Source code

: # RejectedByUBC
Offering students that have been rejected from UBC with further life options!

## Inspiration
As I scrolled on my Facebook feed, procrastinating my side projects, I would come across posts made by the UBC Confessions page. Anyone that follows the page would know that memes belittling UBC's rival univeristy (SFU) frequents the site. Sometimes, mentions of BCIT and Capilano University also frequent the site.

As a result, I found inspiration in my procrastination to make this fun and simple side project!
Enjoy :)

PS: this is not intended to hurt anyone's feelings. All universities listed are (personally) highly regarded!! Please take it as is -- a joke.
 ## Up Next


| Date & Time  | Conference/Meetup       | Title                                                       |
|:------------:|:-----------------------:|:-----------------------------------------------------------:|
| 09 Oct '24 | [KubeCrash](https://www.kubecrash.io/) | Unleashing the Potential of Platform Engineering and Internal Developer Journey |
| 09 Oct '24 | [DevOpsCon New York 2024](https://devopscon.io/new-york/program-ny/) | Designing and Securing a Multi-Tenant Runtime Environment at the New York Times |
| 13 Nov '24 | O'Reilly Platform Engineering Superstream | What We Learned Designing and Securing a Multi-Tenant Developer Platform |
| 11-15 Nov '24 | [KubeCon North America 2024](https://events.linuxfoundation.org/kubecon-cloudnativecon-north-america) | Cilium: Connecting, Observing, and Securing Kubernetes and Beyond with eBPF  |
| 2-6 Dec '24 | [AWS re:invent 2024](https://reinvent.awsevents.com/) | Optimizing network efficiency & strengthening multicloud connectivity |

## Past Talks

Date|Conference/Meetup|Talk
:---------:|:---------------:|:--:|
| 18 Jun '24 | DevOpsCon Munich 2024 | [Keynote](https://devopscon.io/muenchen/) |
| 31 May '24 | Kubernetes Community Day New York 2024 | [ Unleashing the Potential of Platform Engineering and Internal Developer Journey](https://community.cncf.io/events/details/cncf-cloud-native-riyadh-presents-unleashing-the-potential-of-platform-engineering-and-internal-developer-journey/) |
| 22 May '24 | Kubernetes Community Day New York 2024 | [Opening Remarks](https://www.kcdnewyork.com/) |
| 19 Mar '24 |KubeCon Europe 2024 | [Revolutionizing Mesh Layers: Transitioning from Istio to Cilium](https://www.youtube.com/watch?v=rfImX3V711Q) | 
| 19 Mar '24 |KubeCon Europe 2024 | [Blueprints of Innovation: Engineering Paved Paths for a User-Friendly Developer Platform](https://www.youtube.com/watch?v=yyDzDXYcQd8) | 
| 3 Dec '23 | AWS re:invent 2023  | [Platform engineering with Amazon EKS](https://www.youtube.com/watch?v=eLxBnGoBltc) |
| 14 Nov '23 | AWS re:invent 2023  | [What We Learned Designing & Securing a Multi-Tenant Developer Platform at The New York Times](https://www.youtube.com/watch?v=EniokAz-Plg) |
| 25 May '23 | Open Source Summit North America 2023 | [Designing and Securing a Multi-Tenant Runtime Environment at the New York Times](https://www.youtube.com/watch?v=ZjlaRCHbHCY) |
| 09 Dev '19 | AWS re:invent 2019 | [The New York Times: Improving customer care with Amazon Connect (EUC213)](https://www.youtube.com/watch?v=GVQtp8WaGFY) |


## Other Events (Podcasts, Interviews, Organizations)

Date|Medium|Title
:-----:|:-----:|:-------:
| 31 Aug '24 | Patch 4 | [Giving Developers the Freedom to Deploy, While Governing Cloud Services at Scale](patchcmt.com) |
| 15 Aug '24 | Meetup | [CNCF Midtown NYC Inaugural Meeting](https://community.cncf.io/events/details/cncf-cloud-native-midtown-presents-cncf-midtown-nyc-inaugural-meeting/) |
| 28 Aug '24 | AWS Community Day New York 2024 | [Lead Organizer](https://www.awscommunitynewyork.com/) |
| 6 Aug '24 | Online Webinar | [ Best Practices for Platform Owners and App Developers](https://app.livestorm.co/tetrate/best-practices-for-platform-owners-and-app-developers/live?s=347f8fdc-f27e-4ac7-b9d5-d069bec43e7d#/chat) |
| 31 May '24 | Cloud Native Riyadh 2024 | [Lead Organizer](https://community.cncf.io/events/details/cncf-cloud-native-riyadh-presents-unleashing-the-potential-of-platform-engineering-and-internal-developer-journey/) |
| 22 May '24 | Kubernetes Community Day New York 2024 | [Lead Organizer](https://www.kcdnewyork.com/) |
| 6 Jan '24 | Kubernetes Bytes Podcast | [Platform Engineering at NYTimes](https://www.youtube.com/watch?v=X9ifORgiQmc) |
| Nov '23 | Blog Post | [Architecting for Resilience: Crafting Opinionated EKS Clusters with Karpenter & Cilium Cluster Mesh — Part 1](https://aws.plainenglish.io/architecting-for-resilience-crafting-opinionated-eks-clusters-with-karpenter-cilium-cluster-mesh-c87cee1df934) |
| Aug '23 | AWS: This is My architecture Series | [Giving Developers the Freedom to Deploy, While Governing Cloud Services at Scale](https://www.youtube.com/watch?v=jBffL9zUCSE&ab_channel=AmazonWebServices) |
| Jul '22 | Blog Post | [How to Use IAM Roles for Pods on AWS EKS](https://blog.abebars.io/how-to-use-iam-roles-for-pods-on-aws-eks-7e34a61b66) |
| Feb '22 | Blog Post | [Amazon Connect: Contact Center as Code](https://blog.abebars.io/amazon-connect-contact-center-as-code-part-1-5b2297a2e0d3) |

Required work -
How many lines in the entries above contain the word "Title"? Reply with the number alone.

Result for this task -
2